What would I do if it were dying? The hand
of my conscience fought with the claw of my fear.
It wasn’t so easy to imitate the Good Shepherd
in that faded, framed Sunday School picture
filtering now through the dream’s daguerreotype.

With the wind fallen and the moon swollen to the full,
small, white doubles of the creature at my feet
flared like candles in the creases of the night
until it looked to be alive with newborn lambs.
Where could they all have come from?
A second look, and the bleating lambs were birds—
kittiwakes nesting, clustered on a cliff face,
fixing on me their dark accusing eyes.

There was a kind of imperative not to touch them,
yet to be of them, whatever they were—
now lambs, now birds, now floating points of light—
fireflies signaling how many lost New England summers?
One form, now another; one configuration, now another.
Like fossils locked deep in the folds of my brain,
outliving a time by telling its story.

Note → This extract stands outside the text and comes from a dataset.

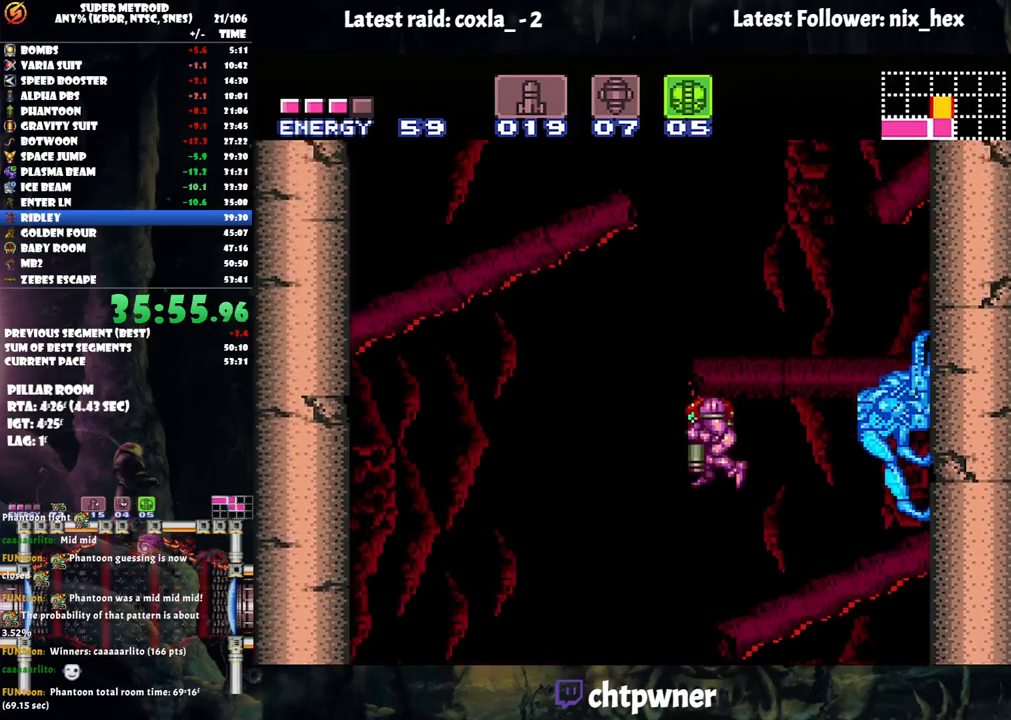
{"buttons": ["A", "DPAD_UP", "DPAD_RIGHT"], "events": [[50, "DPAD_DOWN", "up"], [83, "DPAD_DOWN", "down"], [167, "DPAD_DOWN", "up"], [233, "DPAD_RIGHT", "down"], [283, "DPAD_UP", "down"], [300, "DPAD_UP", "up"], [317, "Y", "down"], [433, "Y", "up"], [500, "A", "down"], [500, "B", "up"], [500, "DPAD_UP", "down"]]}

Like stars.

Psalm 23 King James Version (KJV)
Traditionally attributed to King David

The Lord is my shepherd; I shall not want.
He maketh me to lie down in green pastures: he leadeth me beside the still waters.
He restoreth my soul: he leadeth me in the paths of righteousness for his name’s sake.
Yea, though I walk through the valley of the shadow of death, I will fear no evil: for thou art with me; thy rod and thy staff they comfort me.
Thou preparest a table before me in the presence of mine enemies: thou anointest my head with oil; my cup runneth over.
Surely goodness and mercy shall follow me all the days of my life: and I will dwell in the house of the Lord for ever.

Collect of the Day

O God, whose Son Jesus is the good shepherd of your people: Grant that when we hear his voice we may know him who calls us each by name, and follow where he leads; who, with you and the Holy Spirit, lives and reigns, one God, for ever and ever. Amen.